There is a word--a concept in Hinduism that holds great significance. The Sanskrit word is "tapas." It means discipline, or more exactly, disciplining oneself. Monks know this word as meaning spiritual discipline and purification. The Buddha starved himself in order to find the meaning of life (and found that it did not work); this was his tapas. It is denying ourselves what we want for what we really need. Tapas is the opposite of indulgence. Anytime we are suffering and growing as a result, we are enduring tapas. We do not ask to suffer as the Buddha did-it just drifts into our lives with heartbreak, illness, injury, death, or a divorce...so many situations in which we are involuntarily thrown in the water and asked to swim. We suffer the most when we do not have the strength or the skills to stay afloat but are asked to stay in the water anyway. Suffering can engender a host of unwelcome emotions, namely anger, frustration, and hopelessness.
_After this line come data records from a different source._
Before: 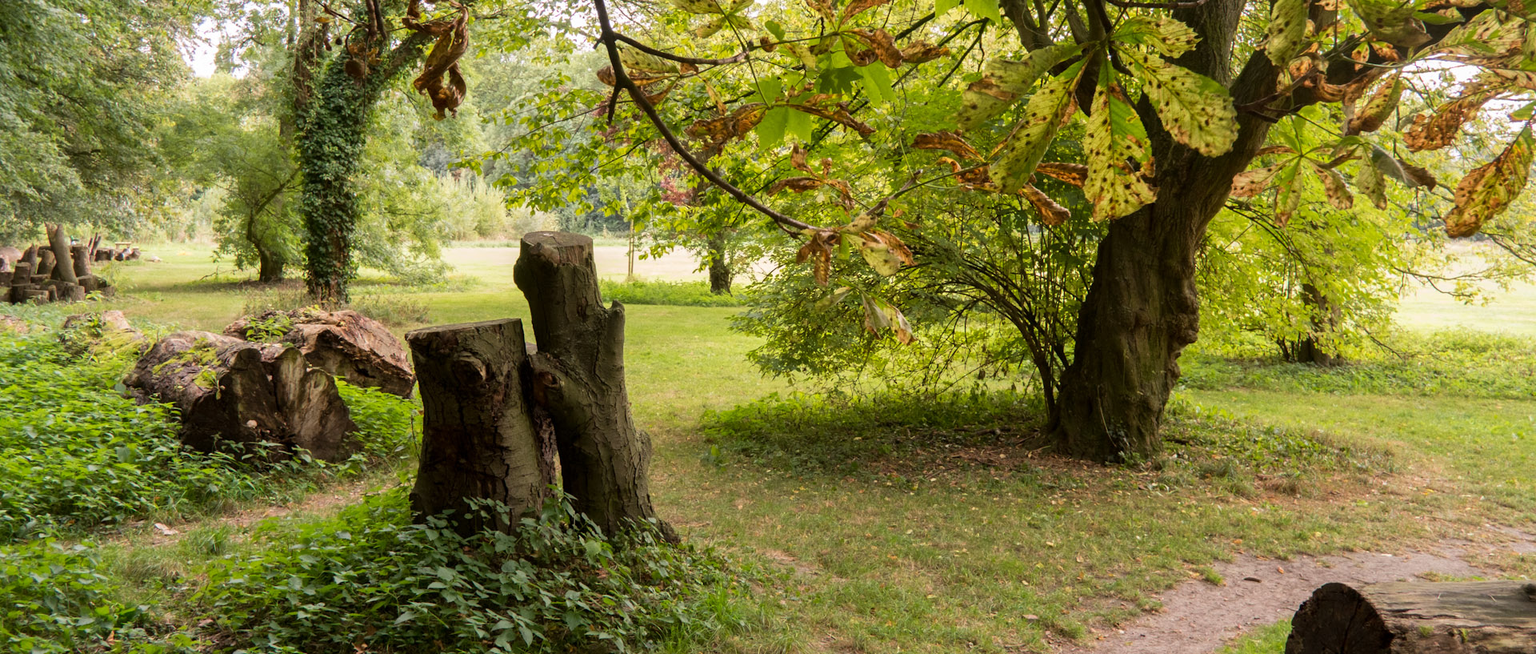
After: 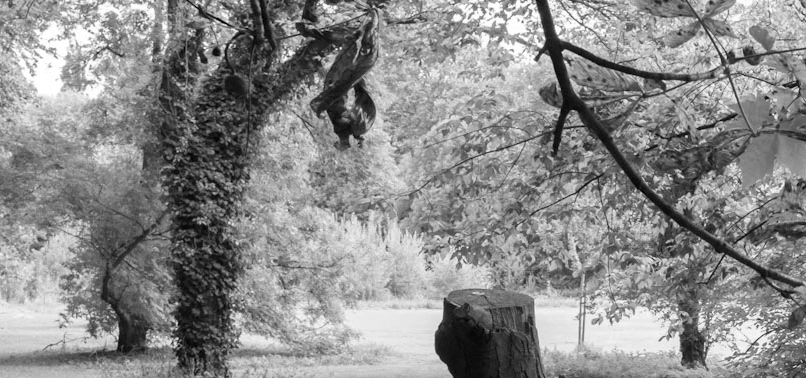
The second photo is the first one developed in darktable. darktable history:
crop and rotate: left 10.817%, top 0.062%, right 47.194%, bottom 53.626%
monochrome: on, module defaults
haze removal: strength 0.29, distance 0.25, compatibility mode true, adaptive false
Likewise, when a seed is planted it does not know it already has everything inside of it, a blueprint for how it should grow. It only knows the repressive darkness and the heaviness above it of being buried alive. It begins to reach upward but finds no help, no light. This is an apt metaphor for growth. When we are in Tapasya we just want to cry because the tests and trails seem too much to bear. We wish someone would come and lend us a hand, but nobody does. We are being asked to grow into a form we have never been before, and like the soldier being whipped into shape at bootcamp, we cannot see the strong soldier we will one day be. We feel like GI Jane, being kicked in the face and defeated by her enemies. But something within us keeps reaching upward, even when we do not know why. We were all created to burst our confines and to bloom.
If you, like me, have been experiencing anger, frustration, or hopelessness, you may be experiencing tapas--being asked to let go of your lower nature so you can be purified. Growth is the hardest thing in the world. Most people don't grow very much because it is hard. Keep fighting and moving forward towards the picture you have of yourself, the purified and the whole you, remembering that suffering, or at least struggle, is the only way the seedling can bloom.